TASK MATERIAL Start Marker

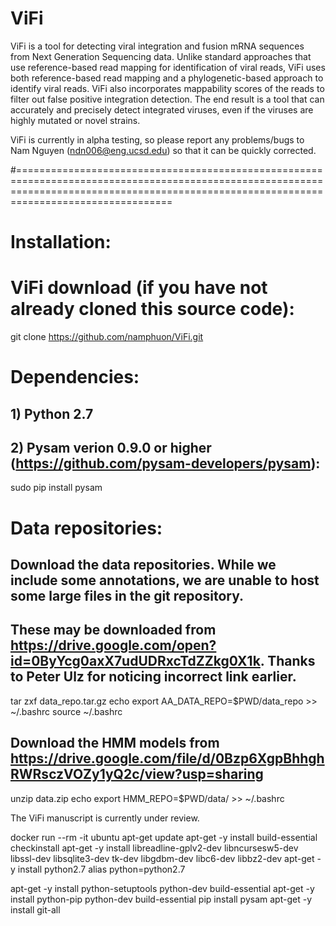 # ViFi

ViFi is a tool for detecting viral integration and fusion mRNA sequences from Next Generation Sequencing data.  Unlike standard approaches that use reference-based read mapping for identification of viral reads, ViFi uses both reference-based read mapping and a phylogenetic-based approach to identify viral reads.  ViFi also incorporates mappability scores of the reads to filter out false positive integration detection.  The end result is a tool that can accurately and precisely detect integrated viruses, even if the viruses are highly mutated or novel strains.

ViFi is currently in alpha testing, so please report any problems/bugs to Nam Nguyen (ndn006@eng.ucsd.edu) so that it can be quickly corrected.  

#=============================================================================================================================================================================================

# Installation:

# ViFi download (if you have not already cloned this source code):
git clone https://github.com/namphuon/ViFi.git

# Dependencies:
## 1) Python 2.7
## 2) Pysam verion 0.9.0 or higher (https://github.com/pysam-developers/pysam):
sudo pip install pysam


# Data repositories:
## Download the data repositories. While we include some annotations, we are unable to host some large files in the git repository.
## These may be downloaded from https://drive.google.com/open?id=0ByYcg0axX7udUDRxcTdZZkg0X1k. Thanks to Peter Ulz for noticing incorrect link earlier.
tar zxf data_repo.tar.gz
echo export AA_DATA_REPO=$PWD/data_repo >> ~/.bashrc
source ~/.bashrc

## Download the HMM models from https://drive.google.com/file/d/0Bzp6XgpBhhghRWRsczVOZy1yQ2c/view?usp=sharing
unzip data.zip
echo export HMM_REPO=$PWD/data/ >> ~/.bashrc

The ViFi manuscript is currently under review.


docker run --rm -it ubuntu
apt-get update
apt-get -y install build-essential checkinstall
apt-get -y install libreadline-gplv2-dev libncursesw5-dev libssl-dev libsqlite3-dev tk-dev libgdbm-dev libc6-dev libbz2-dev
apt-get -y install python2.7
alias python=python2.7

apt-get -y install python-setuptools python-dev build-essential 
apt-get -y install python-pip python-dev build-essential 
pip install pysam
apt-get -y install git-all

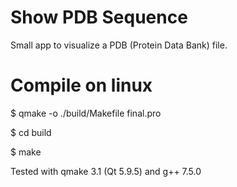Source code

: # Show PDB Sequence

Small app to visualize a PDB (Protein Data Bank) file.

# Compile on linux

$ qmake -o ./build/Makefile final.pro

$ cd build

$ make

Tested with qmake 3.1 (Qt 5.9.5) and g++ 7.5.0
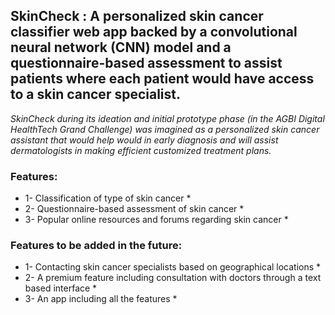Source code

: ## SkinCheck : A personalized skin cancer classifier web app backed by a convolutional neural network (CNN) model and a questionnaire-based assessment to assist patients where each patient would have access to a skin cancer specialist.

*SkinCheck during its ideation and initial prototype phase (in the AGBI Digital HealthTech Grand Challenge) was imagined as a personalized skin cancer assistant that would help would in early diagnosis and will assist dermatologists in making efficient customized treatment plans.*

### Features:
*  1- Classification of type of skin cancer *
*  2- Questionnaire-based assessment of skin cancer *
*  3- Popular online resources and forums regarding skin cancer *

### Features to be added in the future:
*  1- Contacting skin cancer specialists based on geographical locations *
*  2- A premium feature including consultation with doctors through a text based interface *
*  3- An app including all the features *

TASK MATERIAL End Marker

The required output is every line above that contains the string "google".

## These may be downloaded from https://drive.google.com/open?id=0ByYcg0axX7udUDRxcTdZZkg0X1k. Thanks to Peter Ulz for noticing incorrect link earlier.
## Download the HMM models from https://drive.google.com/file/d/0Bzp6XgpBhhghRWRsczVOZy1yQ2c/view?usp=sharing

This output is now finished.